The first day of Sphera’s ESG Virtual Summit was centered around the theme of Integrated ESG. Read on for the key takeaways from today’s sessions.
Paul Marushka, president & CEO at Sphera, kicked off the ESG Summit by addressing the importance of ESG strategy.
- The transition to mandatory ESG reporting is happening now. This will change how companies track and measure their ESG performance.
- ESG reporting is becoming more standardized, but we have a long way to go before it’s in line with financial reporting standards.
- Stakeholders now expect ESG reporting to be operationalized, and data will need to be transparent and auditable. Companies can optimize ESG performance through the right software, data and consulting.?
Next, Nicolas Bourdier, partner at PWC; Elizabeth Lewis, managing director and deputy head of ESG at Blackstone; and Sandy Smith, VP of EMEA/APAC EHS&S sales at Sphera, discussed which ESG criteria private equity companies and investors are applying in their assessments.?The key takeaways from that panel discussion include:
- ESG has become mainstream over the past few years due to increased evidence that ESG factors create value for companies and investors when integrated into businesses.
- Four main drivers are bringing ESG to the forefront: the regulatory landscape, pressure from investors, client expectations and public opinion on companies’ sustainability performance.?
============================================================
## Complete the following
(a) Answer these about the ESG summit recap:
(i) What theme was the first day of the summit centered around?
(ii) Who opened the summit, and what is his role?
(iii) What four main drivers are named as bringing ESG to the forefront?
(b) Update the stretch of the ESG summit recap from "The first day" through "data and consulting.?", putting "required" in place of "mandatory".
============================================================
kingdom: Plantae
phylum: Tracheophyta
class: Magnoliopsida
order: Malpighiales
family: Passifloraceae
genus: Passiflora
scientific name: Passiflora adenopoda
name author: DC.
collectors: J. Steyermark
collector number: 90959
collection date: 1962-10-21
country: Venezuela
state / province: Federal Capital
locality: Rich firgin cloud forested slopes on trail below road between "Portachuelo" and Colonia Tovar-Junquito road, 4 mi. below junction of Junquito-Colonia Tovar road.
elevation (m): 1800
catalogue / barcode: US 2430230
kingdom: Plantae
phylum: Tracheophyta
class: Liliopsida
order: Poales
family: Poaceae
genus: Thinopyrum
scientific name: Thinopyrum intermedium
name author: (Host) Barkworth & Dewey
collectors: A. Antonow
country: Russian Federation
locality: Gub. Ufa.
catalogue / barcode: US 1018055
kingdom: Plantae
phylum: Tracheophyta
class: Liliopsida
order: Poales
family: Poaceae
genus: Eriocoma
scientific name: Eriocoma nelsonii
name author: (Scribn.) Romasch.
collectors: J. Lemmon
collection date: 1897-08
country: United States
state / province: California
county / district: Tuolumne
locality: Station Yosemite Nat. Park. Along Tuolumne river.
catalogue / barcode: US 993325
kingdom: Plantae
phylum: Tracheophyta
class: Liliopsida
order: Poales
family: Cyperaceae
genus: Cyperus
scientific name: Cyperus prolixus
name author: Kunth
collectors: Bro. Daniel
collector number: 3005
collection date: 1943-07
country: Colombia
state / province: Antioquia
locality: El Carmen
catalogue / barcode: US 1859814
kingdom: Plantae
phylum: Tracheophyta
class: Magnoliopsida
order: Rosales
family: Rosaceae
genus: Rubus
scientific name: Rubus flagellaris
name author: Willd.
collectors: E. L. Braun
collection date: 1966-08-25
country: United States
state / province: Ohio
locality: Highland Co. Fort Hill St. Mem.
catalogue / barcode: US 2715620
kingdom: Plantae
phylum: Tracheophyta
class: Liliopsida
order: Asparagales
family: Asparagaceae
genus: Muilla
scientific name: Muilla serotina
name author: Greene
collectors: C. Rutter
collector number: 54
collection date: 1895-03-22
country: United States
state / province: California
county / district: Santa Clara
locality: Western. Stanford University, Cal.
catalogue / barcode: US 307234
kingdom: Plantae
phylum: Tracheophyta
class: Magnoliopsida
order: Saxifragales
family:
============================================================
## Answers in order
(a)
(i) Integrated ESG.
(ii) Paul Marushka, president & CEO at Sphera.
(iii) The regulatory landscape, pressure from investors, client expectations and public opinion on companies' sustainability performance.

(b)
The first day of Sphera’s ESG Virtual Summit was centered around the theme of Integrated ESG. Read on for the key takeaways from today’s sessions.
Paul Marushka, president & CEO at Sphera, kicked off the ESG Summit by addressing the importance of ESG strategy.
- The transition to required ESG reporting is happening now. This will change how companies track and measure their ESG performance.
- ESG reporting is becoming more standardized, but we have a long way to go before it’s in line with financial reporting standards.
- Stakeholders now expect ESG reporting to be operationalized, and data will need to be transparent and auditable. Companies can optimize ESG performance through the right software, data and consulting.?